Até onde o Instituto irá na realização concreta algumas das propostas que você defendeu?

A missão do instituto é provavelmente tentar atuar de forma a provar o conceito defendido - - mas então para o desenvolvimento completo, nós estávamos procurando parceiros e tentamos desenhar acordos que vão agradar tanto os financiadores como nós e que vai exatamente na linha do que estivemos descrevendo. Então eu já sei que é aceitável tanto para a pharma como para os financiadores quais missões não serão para obtenção de lucro.

ASAQ é uma nova combinação em doses fixas antimaláricos que irá melhorar significativamente o tratamento de malária para pacientes em países pobres. É o primeiro fruto da Iniciativa para Medicamentos para Doenças Negligenciadas (DNDi), criada em 2003 por cinco instituições públicas de pesquisa e MSF. O Diretor da DNDi, Dr. Bernard Pécoul, diz que muito pode ser aprendido de sua experiência no desenvolvimento ASAQ sobre formas alternativas para desenvolver medicamentos para doenças negligenciadas.

Você aproximou o conhecimento de diferentes parceiros dos setores público e privado, de países em desenvolvimento e desenvolvidos.
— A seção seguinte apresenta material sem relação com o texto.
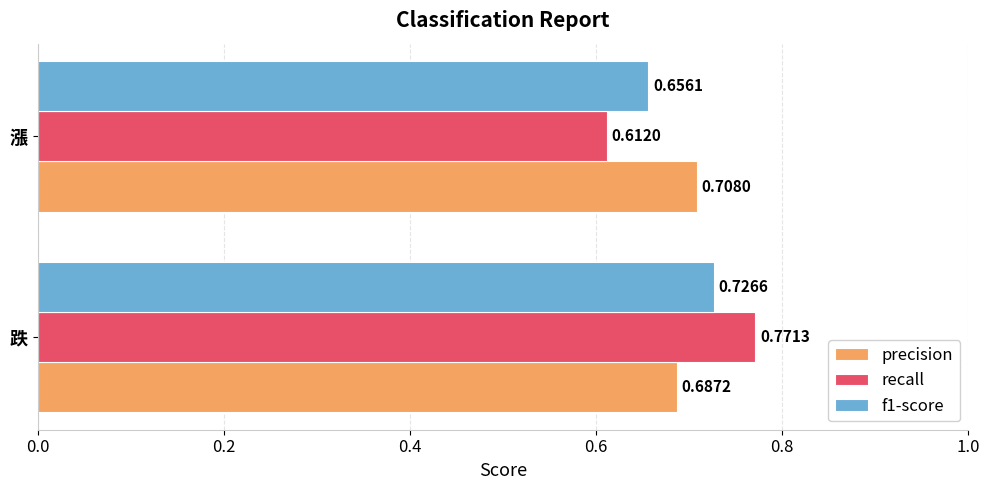

Rank the series by their maximum value, from lowest to highest.

precision, f1-score, recall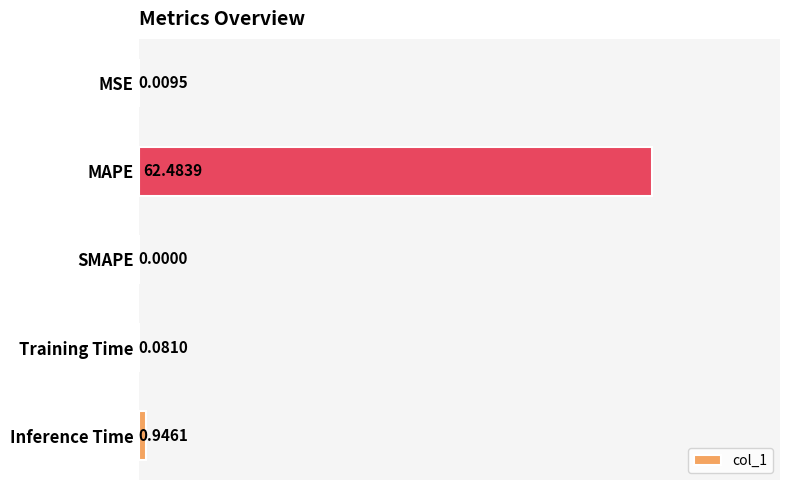

What is the average value?

12.7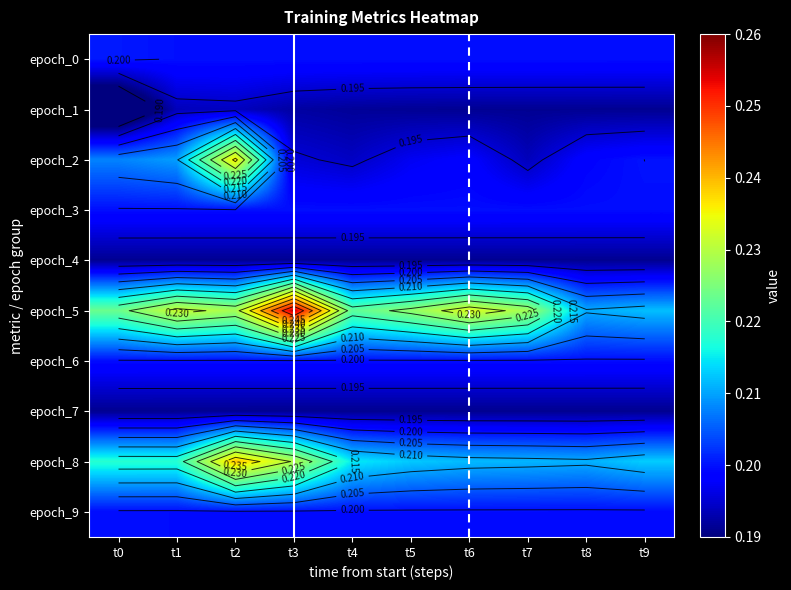

The epoch_3 series shows 0.2 at t3. True or false?

True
Foi fácil trabalhar com tantas organizações diferentes?

A partir do momento que iniciamos a colaboração com os parceiros, sejam academias ou empresa de biotecnologia ou o setor privado - no caso, a empresa Sanofi-Aventis - nós definimos claramente os princípios. Ajuda muito quando você tem isso claramente definido para onde você quer chegar desde o início do processo. Dificuldades posteriores ocorreram em relação ao gerenciamento de diferentes grupos localizados em diferentes lugares, com diferentes tempos.

DNDi também está comprometido em ampliar a capacidade de realizar P&D nesses países que são mais afetados pelas doenças negligenciadas. Qual seria o papel desempenhado pelos pesquisadores dos países em desenvolvimento no desemvolvimento da ASAQ?

Neste projeto, nós tivemos dois parceiros importantes, um para os ensaios clínicos em   Burkina Faso no centro internacional para pesquisa em malária e um segundo parceiro importante estava na Malásia e Tailândia, onde fizemos todos os estudos de biodisponibilidade. Primeiro, desenvolvemos a metodologia porque não havia metodologia comparável para este tipo de projeto e, então, implementamos estudos nesses países - o que foi uma importante contribuição ao projeto.

Não há patente para o medicamento e as empresas locais são estimuladas a competir para produzir os medicamentos. Neste caso, os parceiros suspenderam todos seus lucros. Será assim também para todos os projetos no futuro?

Sim, eu creio que sim, mas nós nunca poderemos dizer que todos os projetos serão exatamente iguais. Capacidade aquisitiva é uma questão fundamental para nós ao direcionar as necessidades de populações negligenciadas. Mas o que eu realmente acredito que seja importante é o aspecto "fácil de usar". Se nós desenvolvermos bons tratamentos que não estão adaptados aos problemas locais, ele será inútil. Então, se temos que desenvolver alguma coisa um pouco mais cara, mas que irá ajudar a chegar às populações mais negligenciadas, então teremos que encontrar mecanismos para financiar o produto. Eu acho que em termos de prioridades, a capacidade de adaptar às necessidades do paciente deve vir primeiro.

De onde vem o financiamento e o quanto confiável ele é?

Nós temos um plano para captação de recursos que consiste em 50% de governos e o resto tanto de parceiros financiadores, MSF de um lado ou doações privadas ou fundações. Então agora pela primeira vez, nós alcançamos nossos objetivos e a questão é ter alguma sustentabilidade. Hoje o objeto está muito popular, de modo que esta é uma das razões para que os governos estejam preparados para colocar algum dinheiro nisso. No entanto, não há um mecanismo sustentável para assegurar que o financiamento vai estar presente depois de 2010. Se você quer comprometer-se no campo da P&D, você não pode questionar seu financiamento a cada dois anos, é impossível.